Ya habían hablado de ello y Gabriel afirmó con la cabeza.

—Entiendo —dijo.

—Anna está en Nápoles. Y sospecho que nuestra madre y hermana se encuentran en algún lugar de Italia que desconozco. Los culpables de nuestra desgracia están en la flota de Bernat de Vilamarí. —Las facciones de Joan eran ahora duras, apretaba las mandíbulas en las pausas—. Gracias a los marinos de las tabernas sigo sus movimientos. Combatió a turcos y venecianos apoyando al reino de Nápoles. Después hizo la guerra contra Génova, libró de corsarios el estrecho de Mesina y ahora parece que está de regreso en Nápoles.

Gabriel miró a su hermano, admirado.

—¿Y de todo eso te enteras en las tabernas?

Joan afirmó con la cabeza.

—Sí, y quiero enrolarme como artillero en la flota de Vilamarí cuando regrese a Barcelona. Allí averiguaré qué hicieron con nuestra familia.

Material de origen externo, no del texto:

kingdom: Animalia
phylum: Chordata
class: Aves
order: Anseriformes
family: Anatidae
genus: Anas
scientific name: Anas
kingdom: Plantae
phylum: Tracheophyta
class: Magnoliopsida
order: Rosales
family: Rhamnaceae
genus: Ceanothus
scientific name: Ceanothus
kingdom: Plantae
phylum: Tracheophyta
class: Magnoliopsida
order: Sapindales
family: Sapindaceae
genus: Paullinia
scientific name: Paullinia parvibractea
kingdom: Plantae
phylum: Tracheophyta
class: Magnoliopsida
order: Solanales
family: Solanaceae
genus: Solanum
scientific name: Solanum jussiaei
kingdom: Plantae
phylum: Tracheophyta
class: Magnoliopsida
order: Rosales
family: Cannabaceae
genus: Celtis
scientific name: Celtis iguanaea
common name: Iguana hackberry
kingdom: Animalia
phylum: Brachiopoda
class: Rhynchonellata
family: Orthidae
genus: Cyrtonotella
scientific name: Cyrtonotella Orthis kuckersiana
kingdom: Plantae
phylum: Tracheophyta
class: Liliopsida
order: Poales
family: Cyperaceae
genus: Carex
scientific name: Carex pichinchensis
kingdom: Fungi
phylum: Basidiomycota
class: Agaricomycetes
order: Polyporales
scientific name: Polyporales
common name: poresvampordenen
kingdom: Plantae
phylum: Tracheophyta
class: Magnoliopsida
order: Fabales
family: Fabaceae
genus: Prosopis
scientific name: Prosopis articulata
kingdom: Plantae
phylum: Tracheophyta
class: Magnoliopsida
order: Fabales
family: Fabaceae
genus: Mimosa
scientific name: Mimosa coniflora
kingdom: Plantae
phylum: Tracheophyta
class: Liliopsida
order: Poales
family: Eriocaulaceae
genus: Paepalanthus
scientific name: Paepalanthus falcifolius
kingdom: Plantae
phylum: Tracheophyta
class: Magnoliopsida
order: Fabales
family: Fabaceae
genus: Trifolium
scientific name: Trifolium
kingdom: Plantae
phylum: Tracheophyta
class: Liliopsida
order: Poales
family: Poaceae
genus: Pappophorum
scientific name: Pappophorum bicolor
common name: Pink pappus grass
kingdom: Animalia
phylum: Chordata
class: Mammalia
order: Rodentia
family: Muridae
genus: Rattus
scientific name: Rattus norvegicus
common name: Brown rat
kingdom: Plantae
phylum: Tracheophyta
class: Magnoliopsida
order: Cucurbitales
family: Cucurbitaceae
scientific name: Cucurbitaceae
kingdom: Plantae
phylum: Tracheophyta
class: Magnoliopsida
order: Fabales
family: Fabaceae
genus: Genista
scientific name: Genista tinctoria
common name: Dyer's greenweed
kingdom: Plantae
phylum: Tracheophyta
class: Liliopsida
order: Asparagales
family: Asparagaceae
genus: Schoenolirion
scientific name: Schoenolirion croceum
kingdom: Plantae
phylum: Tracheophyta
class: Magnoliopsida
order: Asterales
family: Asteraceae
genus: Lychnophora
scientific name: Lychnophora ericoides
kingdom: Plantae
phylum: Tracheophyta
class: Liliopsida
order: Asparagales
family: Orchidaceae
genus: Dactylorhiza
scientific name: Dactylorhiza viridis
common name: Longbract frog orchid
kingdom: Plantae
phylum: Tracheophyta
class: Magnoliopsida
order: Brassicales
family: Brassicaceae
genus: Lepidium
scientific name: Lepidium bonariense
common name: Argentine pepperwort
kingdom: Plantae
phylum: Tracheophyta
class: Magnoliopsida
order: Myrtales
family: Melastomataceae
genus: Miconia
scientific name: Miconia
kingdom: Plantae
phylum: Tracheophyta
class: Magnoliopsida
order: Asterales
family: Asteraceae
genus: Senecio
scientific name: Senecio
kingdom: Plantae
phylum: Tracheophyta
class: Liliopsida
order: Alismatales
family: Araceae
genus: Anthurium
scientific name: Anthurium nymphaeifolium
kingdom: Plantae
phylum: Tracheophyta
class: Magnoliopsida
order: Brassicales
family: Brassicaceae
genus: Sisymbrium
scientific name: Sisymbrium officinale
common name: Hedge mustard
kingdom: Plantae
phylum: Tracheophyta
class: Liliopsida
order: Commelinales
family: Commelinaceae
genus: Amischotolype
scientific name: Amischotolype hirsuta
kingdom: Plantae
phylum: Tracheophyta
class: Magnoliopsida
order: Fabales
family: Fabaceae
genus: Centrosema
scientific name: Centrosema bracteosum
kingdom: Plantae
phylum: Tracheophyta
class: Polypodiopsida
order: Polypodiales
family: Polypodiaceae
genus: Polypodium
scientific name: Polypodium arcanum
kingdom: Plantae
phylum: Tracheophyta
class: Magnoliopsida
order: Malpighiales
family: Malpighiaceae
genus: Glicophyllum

—¡Yo iré contigo! Aprenderé a disparar cañones.

—De acuerdo —repuso Joan.

Pero no lo estaba. Sabía que Gabriel amaba a su madre y hermana tanto como él, pero no odiaba lo suficiente. Era un muchacho pacífico, de buen carácter, y Joan pensó por un tiempo que quería hacerse fraile en Santa Anna. No participaba en las guerras de bandas, era lo único que le quedaba de su familia y no quería que se arriesgara en algo para lo que nunca estaría preparado. Además, Joan no solo anhelaba encontrar a Anna y liberar a su familia. La bruja del Raval le hizo ser consciente de su rabia, pero continuaba sintiéndola.

Escribió: «Quiero venganza. Y es peligrosa; no quiero a Gabriel en ese gremio».